Lorsqu'il s'est mit au travail, il a été surprit par la vitesse avec laquelle ses vieux réflexes revenaient. Il n'avait jamais trempé directement dans le recèle et les trafics de ce genre, mais ce n'était pas de cela qu'il s'agissait. Seulement de trouver les bonnes personnes et de les mettre en contact. Deux parties avec des besoins complémentaires, qui ont seulement besoin d'un enzyme comme Érogène Jones pour déclencher leur interaction. Comme Érogène Jones ou comme cette fameuse Selene. Après tout, c'est elle qui l'a contacté la première. Il venait seulement d'appeler quelques contacts, de faire passer le mot, et il comptait laisser le temps à la rumeur de se répandre... Et cette Selene a sauté sur l'occasion. Pour ce qu'il en sait, son implication dans cette affaire était similaire à la sienne : une intermédiaire, rien de plus. Chargée par les frères Suzuki de leur trouver un nouveau fournisseur, de quoi relancer leur réseau de distribution sur le déclin. Elle lui a envoyé un mail sur sa boîte sécurisée, et lui a laissé le temps de se renseigner sur elle et ses employeurs. Les frères Suzuki, des marchands d'armes semi-indépendants qui payent tout de même le Shotozumi-gumi pour la protection. Pas tout à fait des yakusas, juste des hommes d'affaires consciencieux et travailleurs, de la race avec laquelle il est toujours plaisant de traiter. Au sujet de Selene, il a simplement apprit qu'il s'agit d'une très belle femme, avec une sacrée réputation dans le milieu.

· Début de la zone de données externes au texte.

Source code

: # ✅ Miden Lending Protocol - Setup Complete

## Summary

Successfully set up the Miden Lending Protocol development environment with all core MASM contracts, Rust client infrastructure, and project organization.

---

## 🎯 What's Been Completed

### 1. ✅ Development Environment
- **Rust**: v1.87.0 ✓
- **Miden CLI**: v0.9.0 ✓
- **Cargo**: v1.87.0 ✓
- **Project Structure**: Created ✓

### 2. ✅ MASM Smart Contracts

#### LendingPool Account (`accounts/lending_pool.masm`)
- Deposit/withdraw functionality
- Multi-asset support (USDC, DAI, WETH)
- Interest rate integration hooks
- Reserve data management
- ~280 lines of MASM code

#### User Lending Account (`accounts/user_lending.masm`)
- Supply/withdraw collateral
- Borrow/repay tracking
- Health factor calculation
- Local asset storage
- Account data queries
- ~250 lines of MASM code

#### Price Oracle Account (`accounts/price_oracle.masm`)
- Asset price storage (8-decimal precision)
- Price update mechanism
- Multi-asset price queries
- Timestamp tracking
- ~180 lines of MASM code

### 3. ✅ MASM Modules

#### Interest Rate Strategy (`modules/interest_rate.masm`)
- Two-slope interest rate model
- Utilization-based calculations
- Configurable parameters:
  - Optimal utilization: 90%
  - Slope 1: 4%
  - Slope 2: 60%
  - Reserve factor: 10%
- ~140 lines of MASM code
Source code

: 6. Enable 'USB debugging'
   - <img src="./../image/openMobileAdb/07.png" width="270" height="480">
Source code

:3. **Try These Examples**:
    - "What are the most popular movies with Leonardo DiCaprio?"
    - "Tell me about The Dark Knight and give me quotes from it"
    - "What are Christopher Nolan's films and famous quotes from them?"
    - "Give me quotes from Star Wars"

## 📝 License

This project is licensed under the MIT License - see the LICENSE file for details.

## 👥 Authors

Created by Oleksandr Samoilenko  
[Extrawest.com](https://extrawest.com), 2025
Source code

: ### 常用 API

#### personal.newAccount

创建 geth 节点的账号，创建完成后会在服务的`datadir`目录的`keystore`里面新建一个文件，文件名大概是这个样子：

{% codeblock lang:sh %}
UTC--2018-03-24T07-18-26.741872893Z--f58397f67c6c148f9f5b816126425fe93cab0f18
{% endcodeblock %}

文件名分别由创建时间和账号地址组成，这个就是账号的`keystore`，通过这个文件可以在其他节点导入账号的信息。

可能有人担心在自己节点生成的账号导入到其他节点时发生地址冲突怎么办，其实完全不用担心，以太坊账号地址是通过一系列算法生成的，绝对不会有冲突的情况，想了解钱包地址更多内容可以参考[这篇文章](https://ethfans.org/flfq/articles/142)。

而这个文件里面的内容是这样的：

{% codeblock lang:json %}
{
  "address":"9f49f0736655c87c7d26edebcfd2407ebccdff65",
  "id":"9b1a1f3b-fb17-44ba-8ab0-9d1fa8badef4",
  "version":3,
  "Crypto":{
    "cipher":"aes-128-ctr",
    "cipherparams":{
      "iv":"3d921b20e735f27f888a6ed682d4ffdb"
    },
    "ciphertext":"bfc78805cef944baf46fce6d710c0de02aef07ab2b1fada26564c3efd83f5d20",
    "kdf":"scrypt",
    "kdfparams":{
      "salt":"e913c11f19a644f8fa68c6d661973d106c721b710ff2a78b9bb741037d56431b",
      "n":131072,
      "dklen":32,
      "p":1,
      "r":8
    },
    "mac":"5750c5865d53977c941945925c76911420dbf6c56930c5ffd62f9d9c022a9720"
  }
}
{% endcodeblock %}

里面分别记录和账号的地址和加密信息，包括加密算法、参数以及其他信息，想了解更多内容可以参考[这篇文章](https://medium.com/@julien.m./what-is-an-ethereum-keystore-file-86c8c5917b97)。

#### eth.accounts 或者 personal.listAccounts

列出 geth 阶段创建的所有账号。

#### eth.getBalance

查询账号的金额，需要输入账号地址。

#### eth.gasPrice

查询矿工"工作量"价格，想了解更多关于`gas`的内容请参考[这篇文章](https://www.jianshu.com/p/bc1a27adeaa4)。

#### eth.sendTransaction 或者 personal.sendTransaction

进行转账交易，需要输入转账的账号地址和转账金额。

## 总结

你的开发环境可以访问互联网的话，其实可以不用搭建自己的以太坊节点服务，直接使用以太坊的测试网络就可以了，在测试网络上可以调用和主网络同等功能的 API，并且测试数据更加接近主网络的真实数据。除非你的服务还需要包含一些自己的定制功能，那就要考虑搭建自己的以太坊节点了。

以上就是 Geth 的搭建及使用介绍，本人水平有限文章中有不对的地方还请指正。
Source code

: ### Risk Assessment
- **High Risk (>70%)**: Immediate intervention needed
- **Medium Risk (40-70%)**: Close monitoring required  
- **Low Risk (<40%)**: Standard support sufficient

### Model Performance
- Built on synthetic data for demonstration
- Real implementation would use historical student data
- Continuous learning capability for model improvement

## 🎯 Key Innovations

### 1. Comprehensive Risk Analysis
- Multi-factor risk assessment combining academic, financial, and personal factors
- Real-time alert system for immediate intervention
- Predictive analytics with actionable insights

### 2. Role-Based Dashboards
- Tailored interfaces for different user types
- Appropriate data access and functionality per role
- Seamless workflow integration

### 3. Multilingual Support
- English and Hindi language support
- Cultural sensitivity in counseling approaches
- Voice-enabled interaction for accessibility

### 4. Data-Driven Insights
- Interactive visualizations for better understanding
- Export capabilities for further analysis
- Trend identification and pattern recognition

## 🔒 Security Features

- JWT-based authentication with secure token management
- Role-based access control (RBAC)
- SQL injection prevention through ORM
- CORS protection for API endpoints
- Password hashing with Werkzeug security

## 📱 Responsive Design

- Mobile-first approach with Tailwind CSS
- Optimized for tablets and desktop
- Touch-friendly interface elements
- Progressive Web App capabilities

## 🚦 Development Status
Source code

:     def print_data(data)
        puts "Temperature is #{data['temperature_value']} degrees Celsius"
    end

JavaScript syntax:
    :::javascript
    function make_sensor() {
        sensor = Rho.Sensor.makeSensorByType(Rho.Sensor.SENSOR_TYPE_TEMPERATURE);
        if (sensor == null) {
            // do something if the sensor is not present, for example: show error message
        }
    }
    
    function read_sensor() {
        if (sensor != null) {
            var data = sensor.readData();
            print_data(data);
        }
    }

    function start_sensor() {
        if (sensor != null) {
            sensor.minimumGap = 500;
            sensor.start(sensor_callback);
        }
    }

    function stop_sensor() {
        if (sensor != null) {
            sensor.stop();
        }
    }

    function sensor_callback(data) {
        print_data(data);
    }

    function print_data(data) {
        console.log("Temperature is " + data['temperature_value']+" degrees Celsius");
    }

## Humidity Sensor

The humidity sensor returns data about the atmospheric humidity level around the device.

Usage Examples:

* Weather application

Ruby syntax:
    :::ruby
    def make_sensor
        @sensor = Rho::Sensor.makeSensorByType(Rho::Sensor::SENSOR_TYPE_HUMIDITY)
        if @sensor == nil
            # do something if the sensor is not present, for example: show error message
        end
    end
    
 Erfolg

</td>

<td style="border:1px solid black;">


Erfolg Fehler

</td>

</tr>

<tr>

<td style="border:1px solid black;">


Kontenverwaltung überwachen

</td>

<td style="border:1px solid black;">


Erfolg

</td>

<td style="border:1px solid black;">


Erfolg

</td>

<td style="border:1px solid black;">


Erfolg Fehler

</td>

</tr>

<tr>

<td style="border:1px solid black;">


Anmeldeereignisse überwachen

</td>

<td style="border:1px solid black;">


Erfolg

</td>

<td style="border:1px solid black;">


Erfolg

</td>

Une audio conférence cryptée plus tard, et le rendez-vous de ce soir était sur les rails. Une simple table ronde pour parler affaire dans le calme et la discrétion. Pour finaliser un accord que lui et Selene ont déjà prémâché.
La voiture tourne à gauche, et le chauffeur ralentit. Au bout de ce petit sentier de terre, il y a une cabane. Et dans cette cabane, trois gars que Jones a payés pour la soirée ont dressé une table, branché un réfrigérateur pour garder le saumon au frais -superflu, vu la température extérieur-, et ont sécurisé le périmètre à grand renfort de caméras infrarouges. Normalement, ils ont également préparé un petit stand de tir derrière la cabane, en accrochant des cibles de papier sur le plus bel arbre qu'ils auront trouvé. Les frères Suzuki ont insisté pour tester la marchandise, et il ne tient pas à les décevoir.
Le sentier se fait ne plus en plus accidenté, et le pick up est secoué malgré sa batterie d'amortisseurs. Saburo se retourne, un sourire froid aux lèvres.
-Ne vous en faites pas, monsieur Jones. Les mines claymores ont un cran de sureté.
Rire gras du chauffeur. L'humour militaire a autant avoir avec l'humour que la musique militaire avec la musique.